Below are the records; tally the lines that include "Apprenticeship" and report only the total.

>>>>>

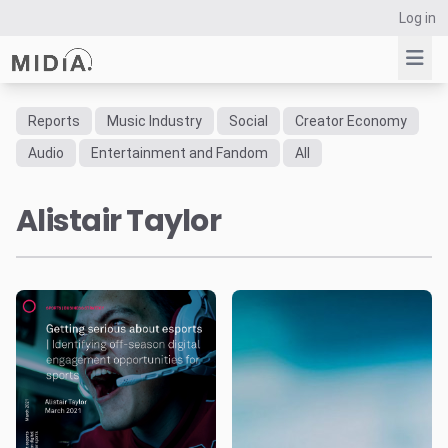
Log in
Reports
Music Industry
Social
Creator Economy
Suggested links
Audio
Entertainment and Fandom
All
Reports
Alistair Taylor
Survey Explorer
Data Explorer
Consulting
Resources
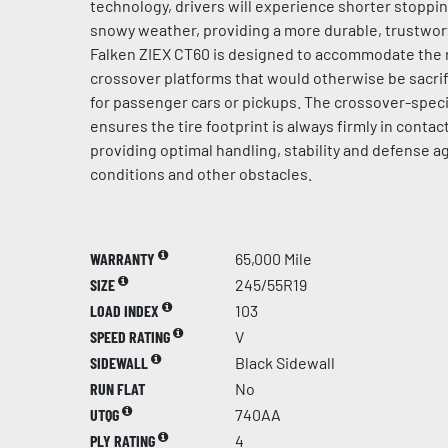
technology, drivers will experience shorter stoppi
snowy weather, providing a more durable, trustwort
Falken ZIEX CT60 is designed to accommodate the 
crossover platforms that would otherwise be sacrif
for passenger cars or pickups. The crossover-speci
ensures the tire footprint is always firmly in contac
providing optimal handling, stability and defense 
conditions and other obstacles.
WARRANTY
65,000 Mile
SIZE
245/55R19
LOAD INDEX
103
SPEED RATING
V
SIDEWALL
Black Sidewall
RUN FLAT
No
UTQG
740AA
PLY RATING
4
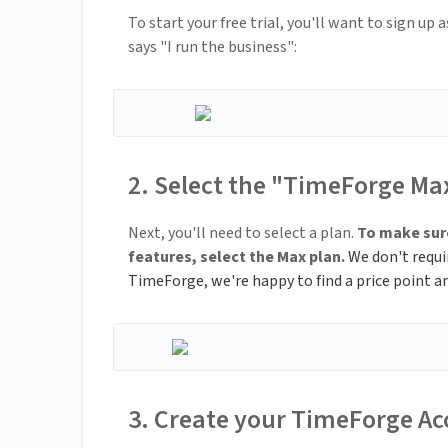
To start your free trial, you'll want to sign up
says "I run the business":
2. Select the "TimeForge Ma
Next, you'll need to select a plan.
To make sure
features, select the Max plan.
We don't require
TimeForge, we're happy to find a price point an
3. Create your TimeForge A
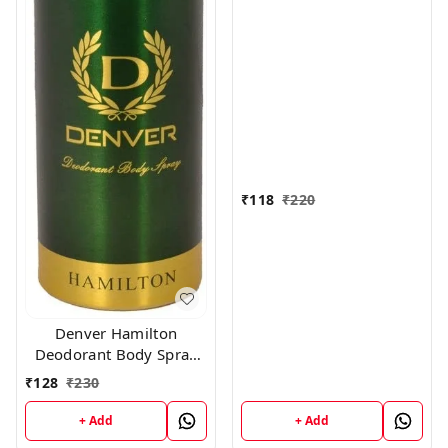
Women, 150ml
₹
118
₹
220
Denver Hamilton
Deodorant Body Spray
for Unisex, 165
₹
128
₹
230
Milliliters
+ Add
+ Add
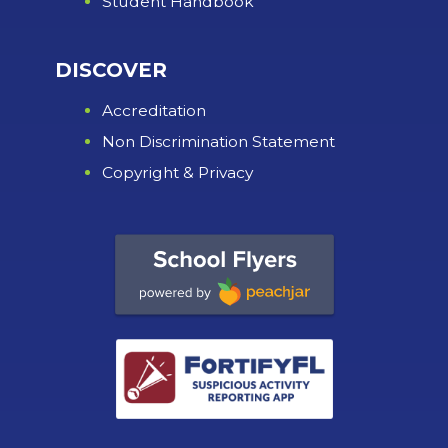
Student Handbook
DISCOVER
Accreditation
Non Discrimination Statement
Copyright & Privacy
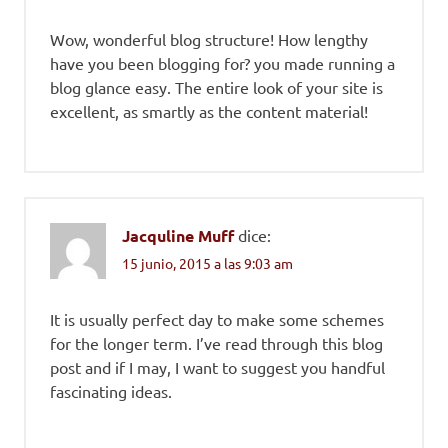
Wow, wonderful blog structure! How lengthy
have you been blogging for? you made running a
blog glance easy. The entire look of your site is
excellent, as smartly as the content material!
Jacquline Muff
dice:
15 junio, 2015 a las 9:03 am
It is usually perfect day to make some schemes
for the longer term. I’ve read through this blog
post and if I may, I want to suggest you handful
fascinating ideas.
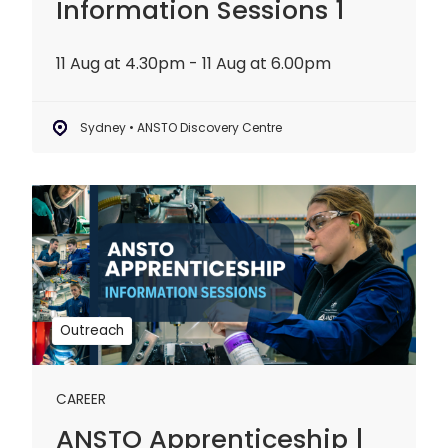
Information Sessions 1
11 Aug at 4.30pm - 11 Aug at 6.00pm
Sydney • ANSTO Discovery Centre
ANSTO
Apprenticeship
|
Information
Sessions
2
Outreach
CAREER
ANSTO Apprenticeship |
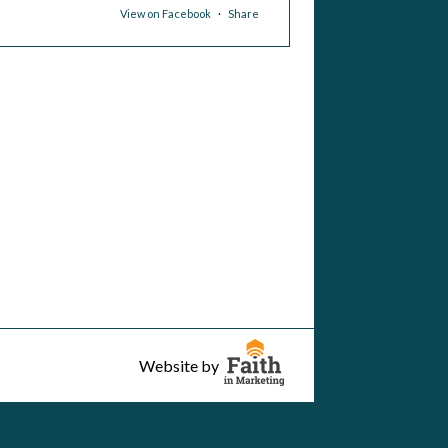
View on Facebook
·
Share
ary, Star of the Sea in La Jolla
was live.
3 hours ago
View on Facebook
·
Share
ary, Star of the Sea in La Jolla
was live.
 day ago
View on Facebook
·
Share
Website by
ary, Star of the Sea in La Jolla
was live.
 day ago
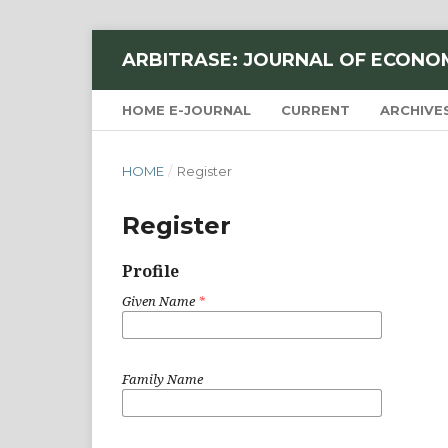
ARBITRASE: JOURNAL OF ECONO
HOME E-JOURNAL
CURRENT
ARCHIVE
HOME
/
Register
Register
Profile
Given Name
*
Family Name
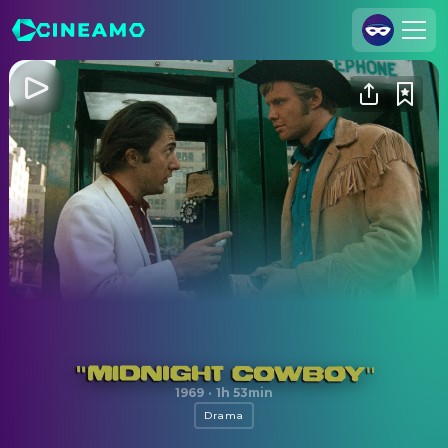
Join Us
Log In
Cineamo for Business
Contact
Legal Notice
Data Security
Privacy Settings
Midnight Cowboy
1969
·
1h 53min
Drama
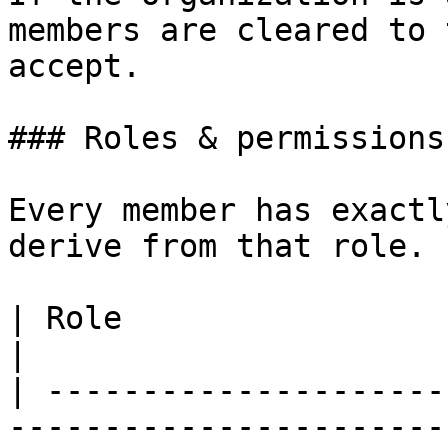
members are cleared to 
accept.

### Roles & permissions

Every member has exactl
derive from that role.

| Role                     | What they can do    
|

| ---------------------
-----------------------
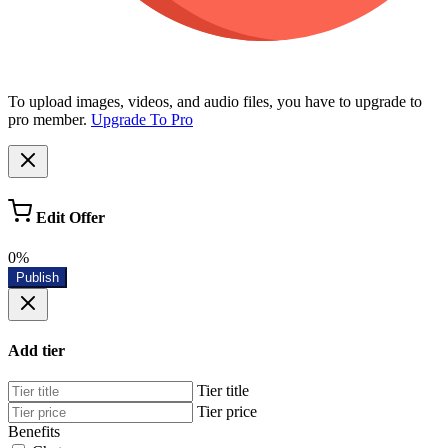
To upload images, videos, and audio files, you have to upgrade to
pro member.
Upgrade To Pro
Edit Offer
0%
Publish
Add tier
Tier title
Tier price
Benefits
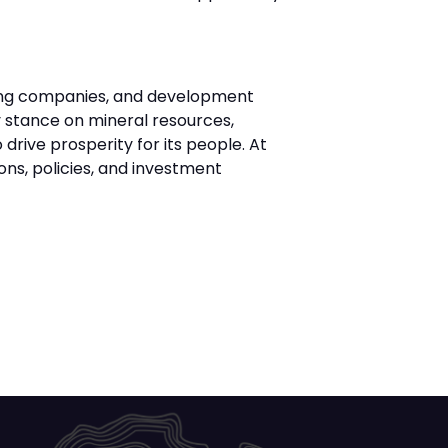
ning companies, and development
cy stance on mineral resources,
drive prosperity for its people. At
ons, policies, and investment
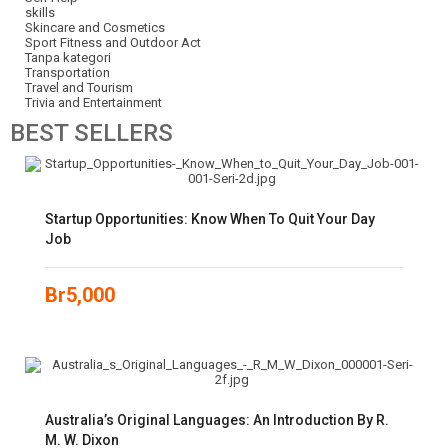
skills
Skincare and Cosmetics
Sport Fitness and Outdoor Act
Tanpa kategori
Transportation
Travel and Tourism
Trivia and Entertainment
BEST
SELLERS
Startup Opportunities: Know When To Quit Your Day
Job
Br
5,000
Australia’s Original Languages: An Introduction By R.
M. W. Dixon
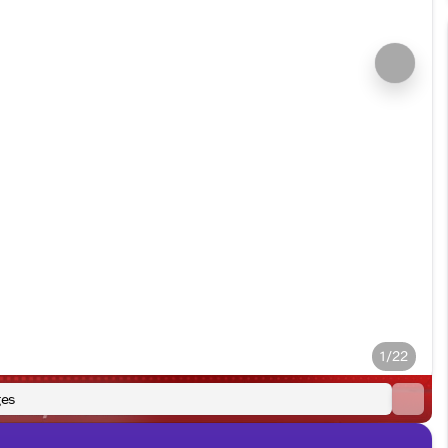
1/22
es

<<<<<
>>>>>

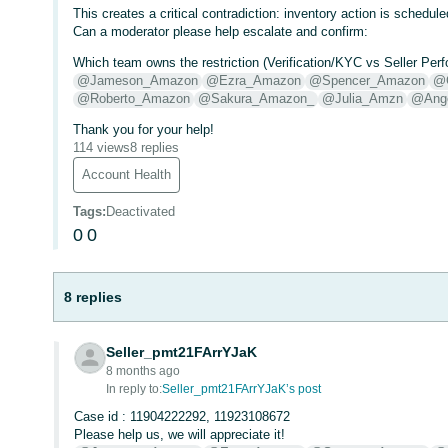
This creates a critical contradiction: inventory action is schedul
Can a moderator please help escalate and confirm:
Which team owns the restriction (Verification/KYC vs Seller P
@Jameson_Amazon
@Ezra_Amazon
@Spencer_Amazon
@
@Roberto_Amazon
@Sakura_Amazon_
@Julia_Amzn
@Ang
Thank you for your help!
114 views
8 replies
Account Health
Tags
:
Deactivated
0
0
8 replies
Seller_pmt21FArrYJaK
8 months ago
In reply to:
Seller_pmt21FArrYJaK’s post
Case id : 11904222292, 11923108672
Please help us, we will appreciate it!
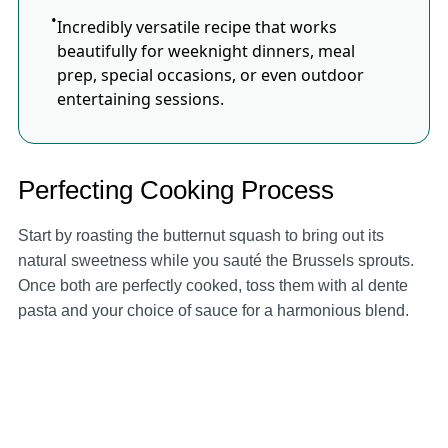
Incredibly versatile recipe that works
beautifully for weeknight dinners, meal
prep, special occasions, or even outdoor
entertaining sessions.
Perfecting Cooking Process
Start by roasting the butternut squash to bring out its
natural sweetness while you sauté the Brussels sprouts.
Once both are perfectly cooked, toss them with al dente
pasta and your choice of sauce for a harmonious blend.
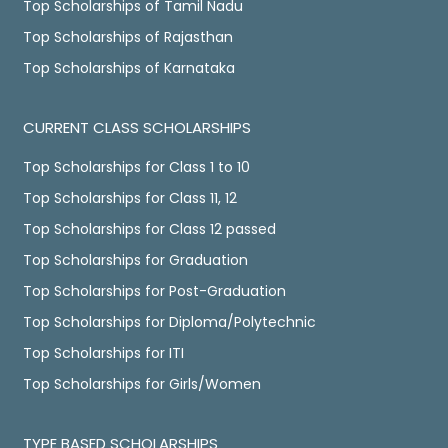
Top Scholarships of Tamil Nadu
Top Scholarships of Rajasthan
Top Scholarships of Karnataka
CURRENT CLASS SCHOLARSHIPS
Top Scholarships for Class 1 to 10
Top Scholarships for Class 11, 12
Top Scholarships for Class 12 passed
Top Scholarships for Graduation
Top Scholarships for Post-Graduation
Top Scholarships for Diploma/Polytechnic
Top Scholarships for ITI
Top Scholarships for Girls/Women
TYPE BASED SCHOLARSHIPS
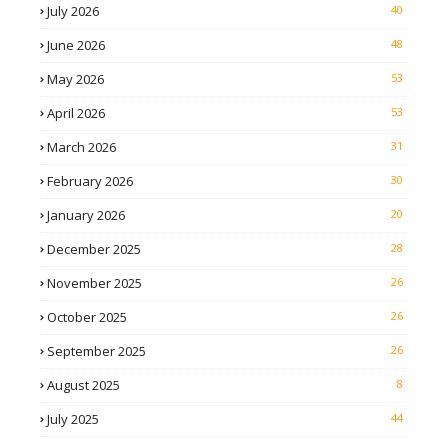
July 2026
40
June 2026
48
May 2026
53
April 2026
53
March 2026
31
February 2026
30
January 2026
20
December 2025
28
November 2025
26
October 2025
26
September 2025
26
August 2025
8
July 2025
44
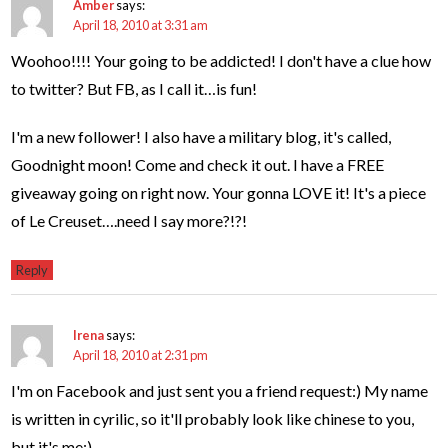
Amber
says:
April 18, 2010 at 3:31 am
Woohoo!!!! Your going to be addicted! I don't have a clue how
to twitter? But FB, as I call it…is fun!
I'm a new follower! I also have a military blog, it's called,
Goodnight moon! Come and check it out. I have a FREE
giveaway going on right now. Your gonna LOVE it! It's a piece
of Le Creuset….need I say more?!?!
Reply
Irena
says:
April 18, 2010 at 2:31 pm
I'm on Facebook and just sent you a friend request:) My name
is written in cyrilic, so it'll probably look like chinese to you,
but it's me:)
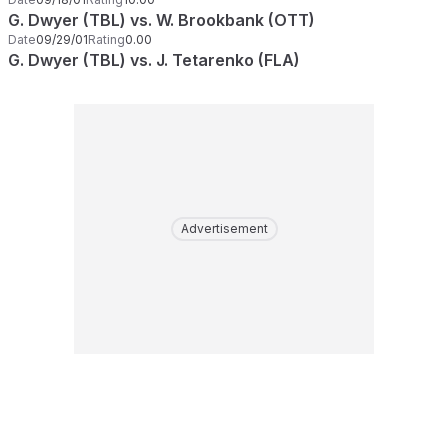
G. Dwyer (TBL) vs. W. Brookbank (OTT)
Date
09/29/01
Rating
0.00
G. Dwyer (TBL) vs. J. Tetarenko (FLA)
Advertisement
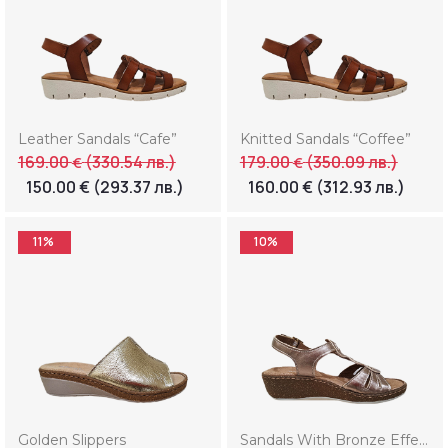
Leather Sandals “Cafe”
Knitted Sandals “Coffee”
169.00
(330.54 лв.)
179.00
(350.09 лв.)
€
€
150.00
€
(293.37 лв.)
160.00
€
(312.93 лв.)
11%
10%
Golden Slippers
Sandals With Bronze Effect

<<<<<
>>>>>

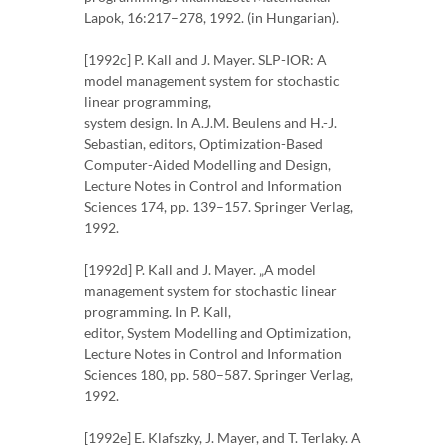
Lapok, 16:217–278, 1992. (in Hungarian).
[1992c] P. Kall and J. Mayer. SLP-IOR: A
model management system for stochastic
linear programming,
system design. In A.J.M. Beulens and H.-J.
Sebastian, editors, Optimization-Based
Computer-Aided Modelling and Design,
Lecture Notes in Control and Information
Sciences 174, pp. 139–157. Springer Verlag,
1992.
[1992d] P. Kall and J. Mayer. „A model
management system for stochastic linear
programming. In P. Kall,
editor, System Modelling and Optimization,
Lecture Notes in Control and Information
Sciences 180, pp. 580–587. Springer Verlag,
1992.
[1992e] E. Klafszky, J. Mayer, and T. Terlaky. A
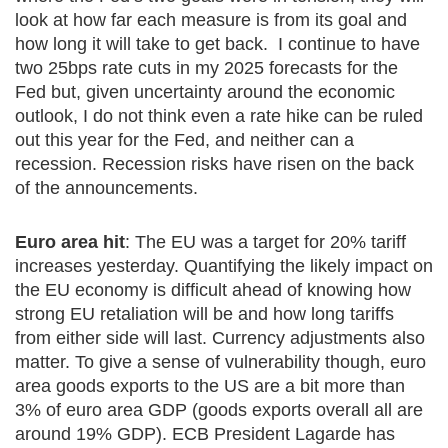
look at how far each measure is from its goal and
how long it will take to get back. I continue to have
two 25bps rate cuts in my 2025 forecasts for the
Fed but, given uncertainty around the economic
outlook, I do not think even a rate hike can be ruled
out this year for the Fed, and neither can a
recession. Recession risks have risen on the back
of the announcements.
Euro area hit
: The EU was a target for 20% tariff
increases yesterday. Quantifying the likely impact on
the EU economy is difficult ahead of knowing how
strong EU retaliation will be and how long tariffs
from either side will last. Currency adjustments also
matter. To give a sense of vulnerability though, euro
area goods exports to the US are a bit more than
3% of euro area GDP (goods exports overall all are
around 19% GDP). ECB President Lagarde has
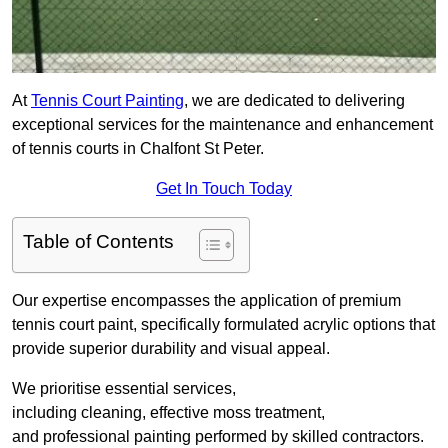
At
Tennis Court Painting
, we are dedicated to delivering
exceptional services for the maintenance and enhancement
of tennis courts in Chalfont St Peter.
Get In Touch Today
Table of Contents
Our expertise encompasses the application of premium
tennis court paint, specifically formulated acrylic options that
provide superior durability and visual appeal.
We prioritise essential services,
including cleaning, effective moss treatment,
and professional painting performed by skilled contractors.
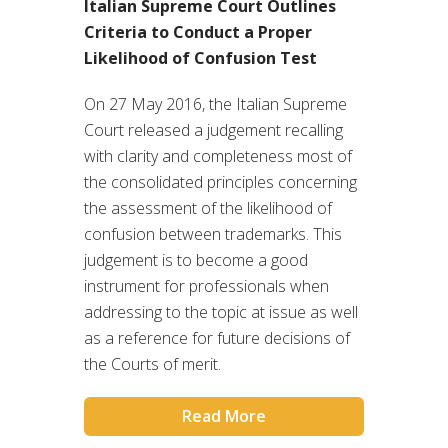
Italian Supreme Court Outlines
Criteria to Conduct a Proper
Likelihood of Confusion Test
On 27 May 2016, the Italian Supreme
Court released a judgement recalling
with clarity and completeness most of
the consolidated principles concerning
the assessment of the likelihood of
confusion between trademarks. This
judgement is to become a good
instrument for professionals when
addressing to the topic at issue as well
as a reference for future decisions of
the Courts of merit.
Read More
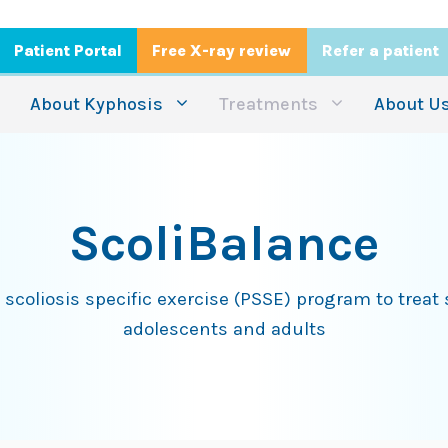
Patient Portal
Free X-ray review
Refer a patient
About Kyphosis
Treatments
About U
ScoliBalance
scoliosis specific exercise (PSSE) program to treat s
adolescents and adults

<<<<<

**RESULT OF THE EXERCISE**
2